SD-WAN is a great technology. It’s a real, tangible product of the years of research that have gone into bring software to the forefront of the equation of networking. It’s a way to point to the advances that we’ve made and say that the future looks much brighter than just selling another appliance or hoping that the circuits that you’ve installed this year are being utilized properly or are staying up as long as they are supposed to. But the real value of SD-WAN is in the ability to use it to control costs inside your organization.
SD-WAN As A Business
In a recent presentation during the spring meeting of the Open Networking User Group, Brian Silverman, Senior Network Architect for McKesson, outlined several of the things that his company had seen as they started deploying SD-WAN across their organization. McKesson isn’t a simple operation. They have over 290 warehouses, 550 service providers, 50 datacenters, 210 corporate offices, and over 4000 retail locations that they support. McKesson is a Fortune 5 company. Their FY17 revenue was almost $200 billion. McKesson is enormous.
Mr. Silverman outlined many of the business drivers that were pushing McKesson to look at SD-WAN. Some of these are pretty apparent, like application reliability and cloud-first movements. The one that stood out to me though was the circuit costs. McKesson has to have a lot of circuits to keep their retail locations connected and their data centers online. The costs for those circuits were doubling every three years. No matter how efficient or large your organization might be paying twice as much for connectivity every 36 months is not going to be sustainable in the long run.
Part of these costs come from expensive leased lines like MPLS. Reliability is important for retail locations. The last mile is often serviced by very few providers. So, in order to ensure that the location stays online for business it is much easier to pay extra for an MPLS circuit that run the risk of a standard broadband option like cable or ADSL. Add in the costs to have the circuits installed and you can see why costs were escalating so quickly. And that’s for the sites where MPLS was even available.
SD-WAN offers companies like McKesson the ability to look at the real numbers behind things like circuit costs. Because SD-WAN solutions, like those from Cisco Viptela, have the ability to monitor things like link reliability and uptime, you can guarantee that you’re getting the most from that expensive MPLS circuit. Moreover, as was the case for McKesson, you can also start to see when those circuits don’t make sense. In one of their Texas distributions centers, they found the cover half their traffic was bound for the Internet or was being pushed through Zscaler. And that traffic was going over a tunneled link that often had much better performance than the expensive leased lines.
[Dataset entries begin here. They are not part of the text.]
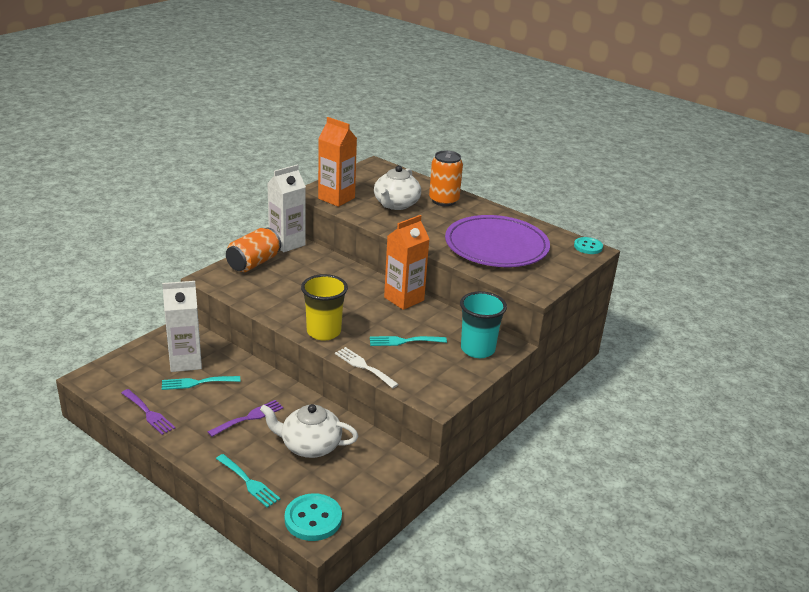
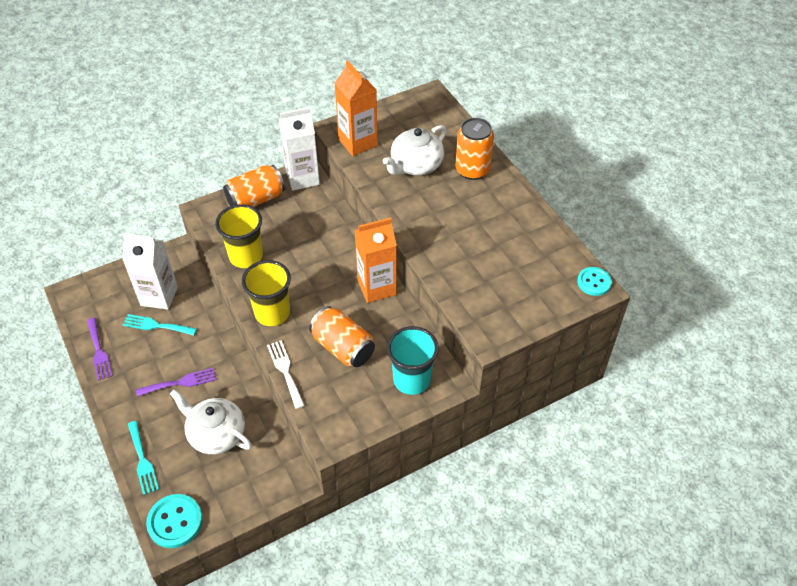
camera: 25 degrees right, 20 degrees up
(271, 300) = (246, 256): none -> yellow cup
(403, 341) = (343, 347): turquoise fork -> orange can
(496, 246) = (488, 256): purple plate -> none

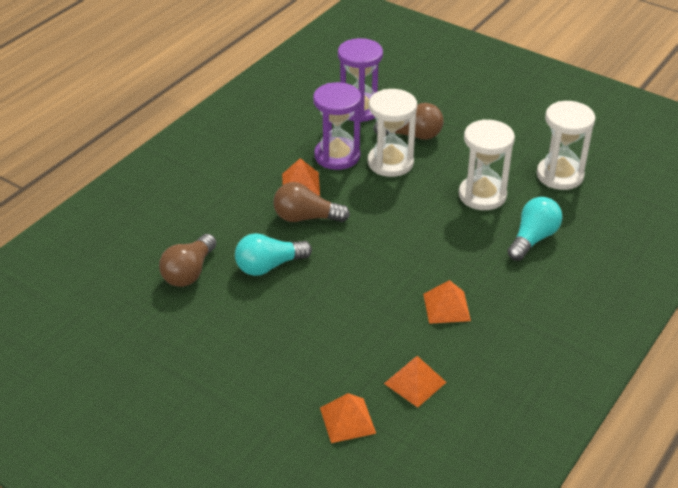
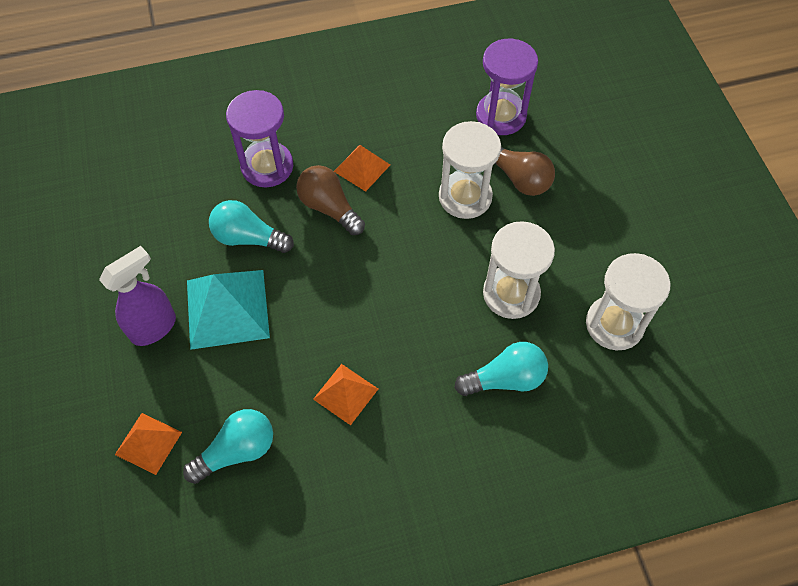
camera: 40 degrees right, 20 degrees up
(189, 272) = (184, 199): brown light bulb -> none
(264, 356) = (154, 327): none -> purple spray bottle
(305, 312) = (227, 308): none -> turquoise pyramid
(337, 156) = (425, 157): purple hourglass -> purple hourglass (267, 166)
(415, 383) = (237, 451): orange pyramid -> turquoise light bulb

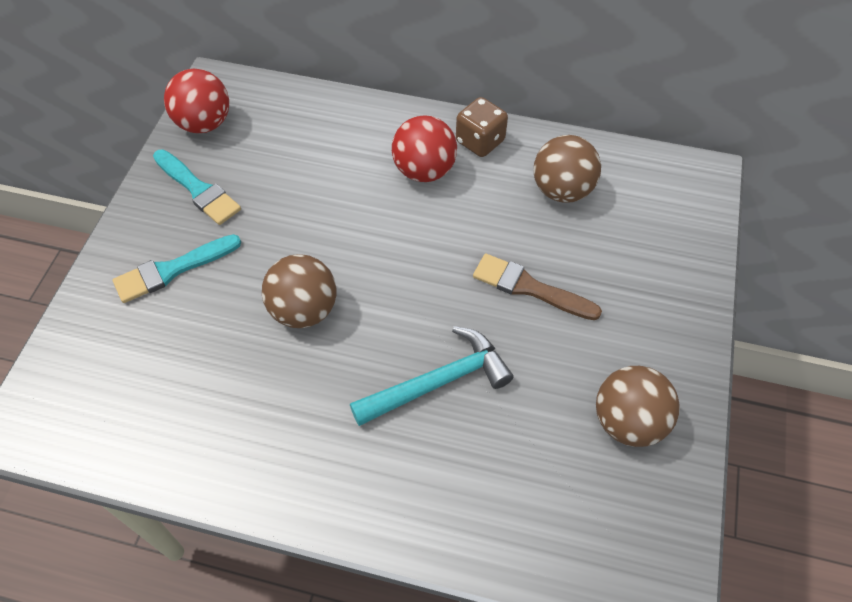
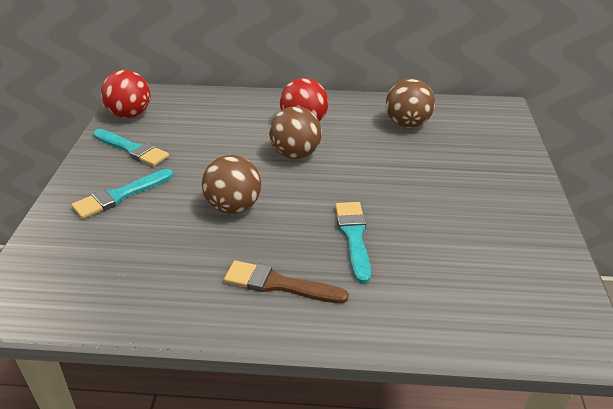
camera: 10 degrees left, 20 degrees down
(438, 382) = (354, 237): turquoise hammer -> turquoise brush
(480, 141) = (339, 105): brown dice -> none
(529, 288) = (404, 176): brown brush -> brown brush (279, 284)
(628, 421) = (508, 242): brown ball -> brown ball (295, 154)

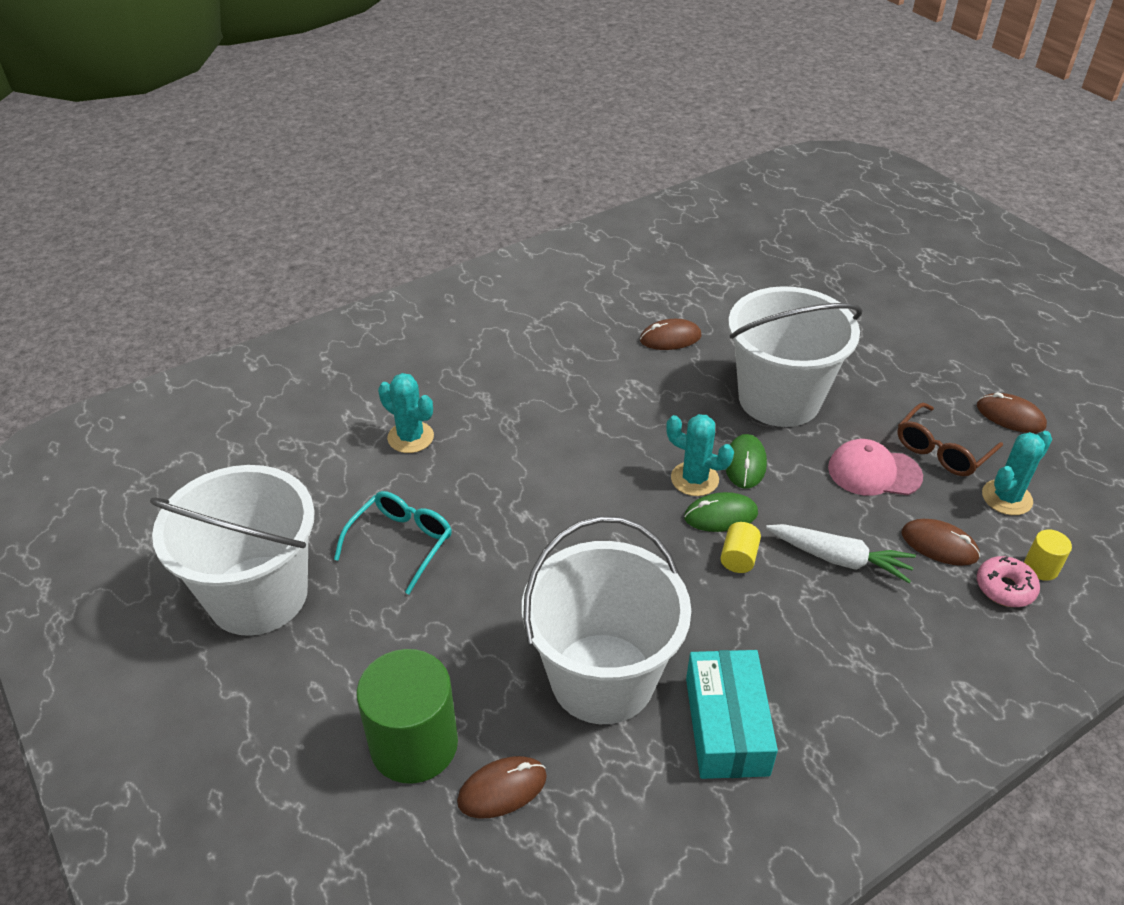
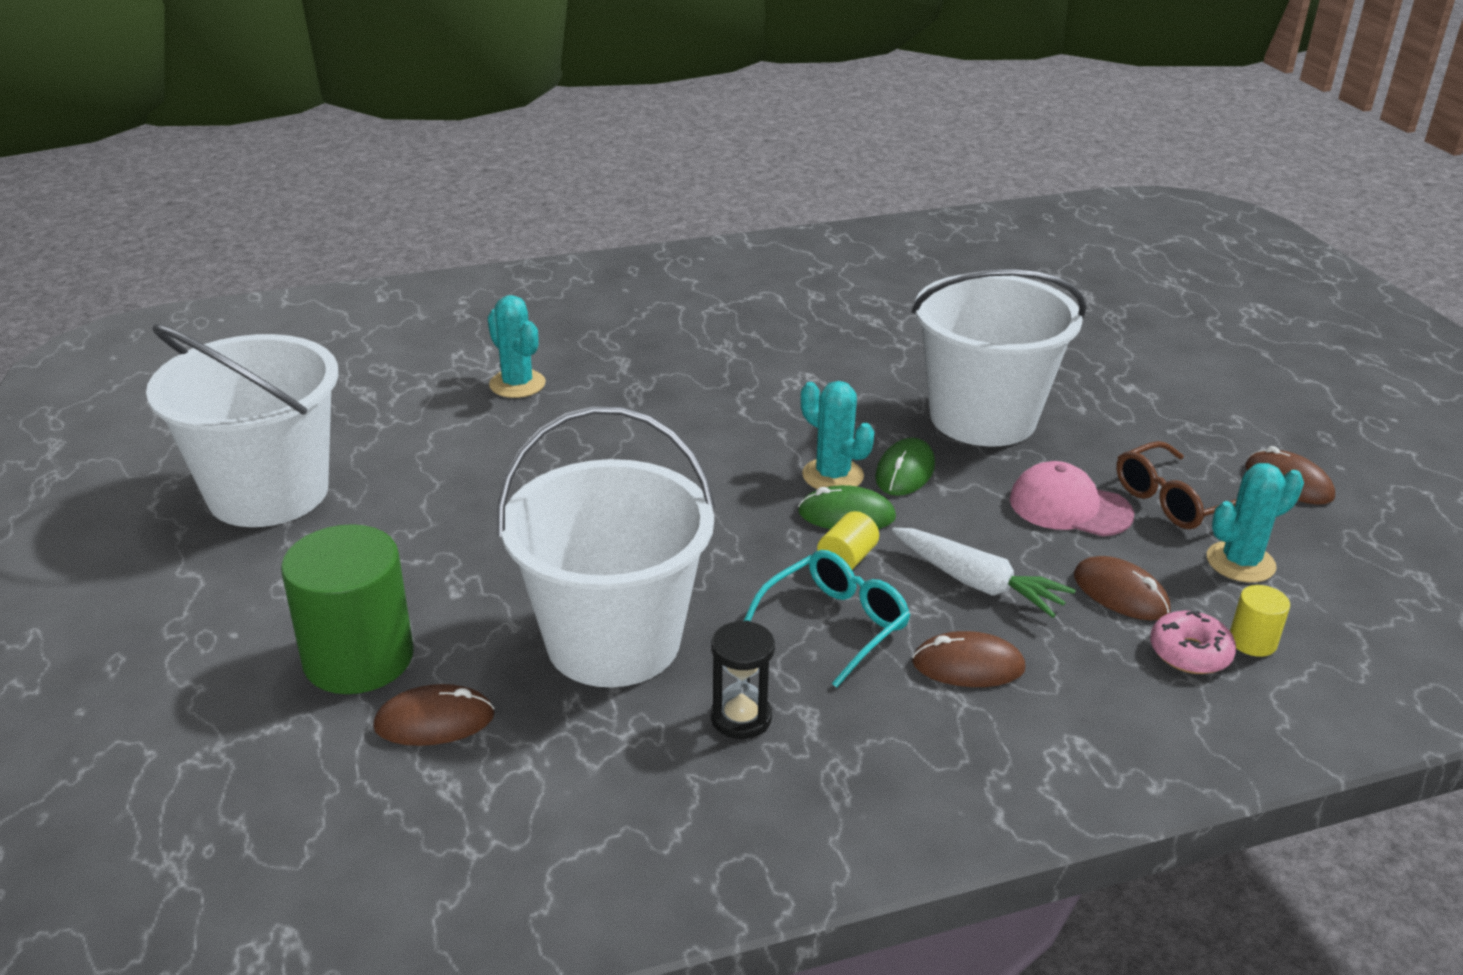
camera: 15 degrees right, 10 degrees down
(401, 542) = (452, 475): turquoise glasses -> turquoise glasses (835, 624)
(670, 338) = (875, 341): brown mouse -> brown mouse (968, 665)
(726, 726) = (741, 718): turquoise box -> black hourglass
Observations like that give IT departments the chance to go back and analyze their business case for standard packages like MPLS. For those locations where MPLS isn’t available or is only available at significant cost, SD-WAN give the flexibility to be deployed over traditional broadband or even 4G/LTE connections. This means saving up-front costs as well as expensive contracts with traditional circuits. And even when those circuits are deemed necessary, the analytics data from monitoring can be used in negotiations to ensure that you get the best deal possible.
No Easy Solutions
Is SD-WAN a magic wand that will make your problems go away? In short, no it isn’t. Much like the days when I was deploying VoIP solutions to customers that asked if they could dump all their telephone lines and just call over the Internet like those Vonage commercials they saw on TV, the reality of things is bit different that it first appears.
No SD-WAN solution will create connectivity where it doesn’t exist. Circuits still cost money no matter what. You still need to work with service providers to get the last mile connection done. Some places don’t have good connectivity. Believe it or not, there are even some places that still don’t have access to fast broadband!
What SD-WAN gives you is the ability to mix-and-match the technology you need to make things easier for the long term. You can’t simply install a new SD-WAN appliance and dump your MPLS provider tomorrow. You can’t hope that all of a busy site’s traffic will run over LTE without figuring things out in the long term. But what you can do with SD-WAN is start gathering the data you need to make choices to support lowered costs.
Those SD-WAN choices can be enabled by changing business processes as well. Perhaps the new process is to order an LTE modem as a backup circuit with a pay-as-you-go data plan instead of using traditional broadband as the back to MPLS. Perhaps those business process changes also allow you to reduce overhead or change the way that support staff have to be deployed for problem fixes. The real savings from SD-WAN don’t come from shutting off circuits. Instead, it is the sum of a hundred other things that you can realize over the long haul that you never knew you could control before.
Bringing It All Together
If you deploy SD-WAN as a way to cut costs to the bone, you are going to fail. You need to take a long view of the way it can help streamline your IT organizational costs and enable new business practices to flourish instead of being stuck in the same old ruts over and over again. You need to really examine how SD-WAN can help and not just assume that swapping an old router for a fancy new appliance is going to immediately save you money. Instead, use SD-WAN as the tool that gets you to the place you want to be. Much like the team at McKesson, you’ll realize the real value of SD-WAN before you know it.